In the operation of the CMOS image sensor, incident light is concentrated by the microlenses and received by the photodiodes in each of the n-type regions. During this light signal reception, light of each color penetrates the silicon layer by a predetermined depth according to wavelength, with longer wavelengths, e.g., red light, achieving a deeper penetration.
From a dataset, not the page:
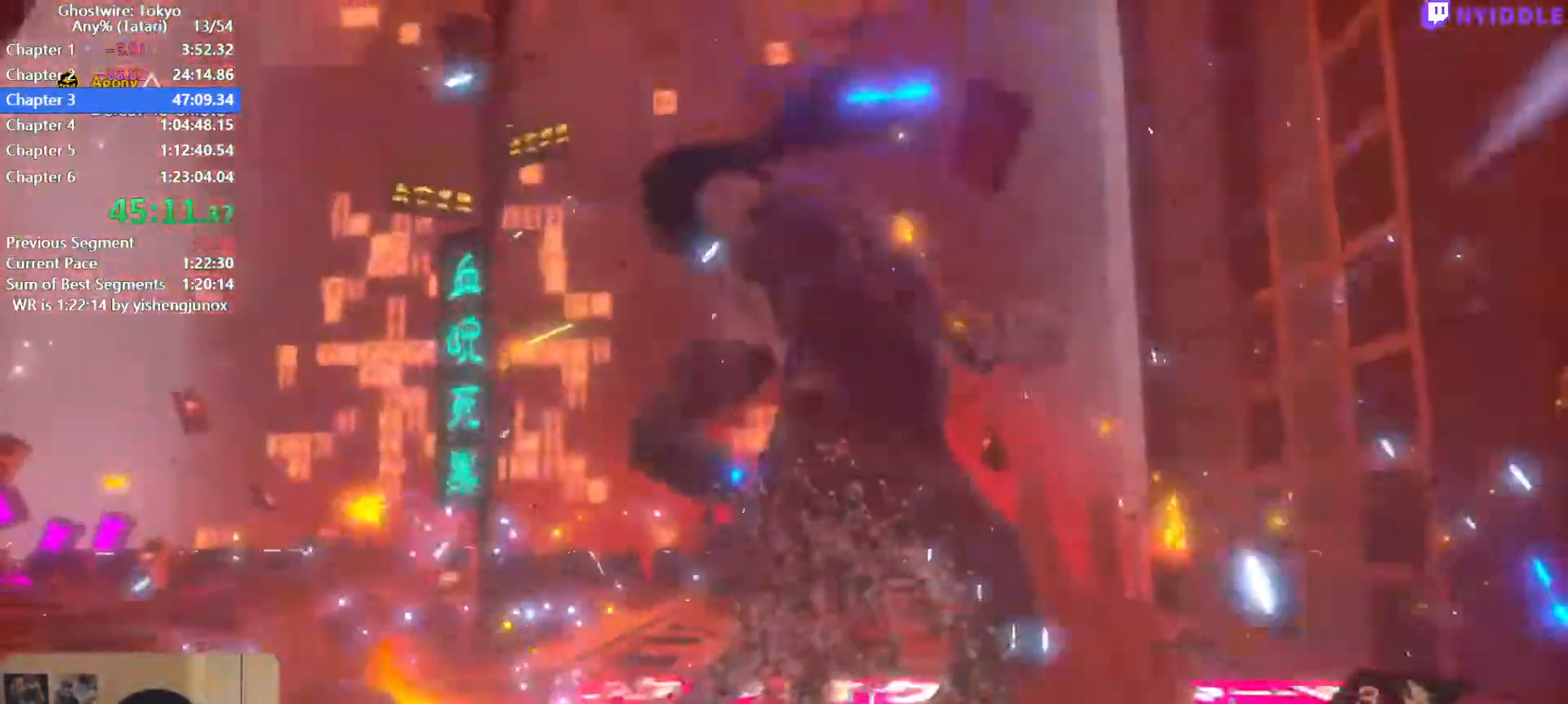
{"keys": [], "mouse": [], "events": []}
Since the photodiodes of the CMOS image sensor according to the related art, as described above, are respectively formed of the first, second, and third n-type regions 13, 14, and 15, they each have the same projection depth regardless of the intended spectral reception, i.e., red, green, or blue light. However, because the penetration depth of incident light is different for the various colors (wavelengths), having photodiodes with the same projection depth regardless of the intended spectral reception results in lower absorption coefficients for colors having longer wavelengths, e.g., red light. This variation in absorption causes unduly low levels at the red end of the spectrum and thus a color imbalance. Furthermore, with its longer wavelength and its deeper penetration, the absorption of red light may extend beyond the lower limits of the corresponding photodiode (active) region, and cause crosstalk, i.e., a transfer of charges between adjacent active regions.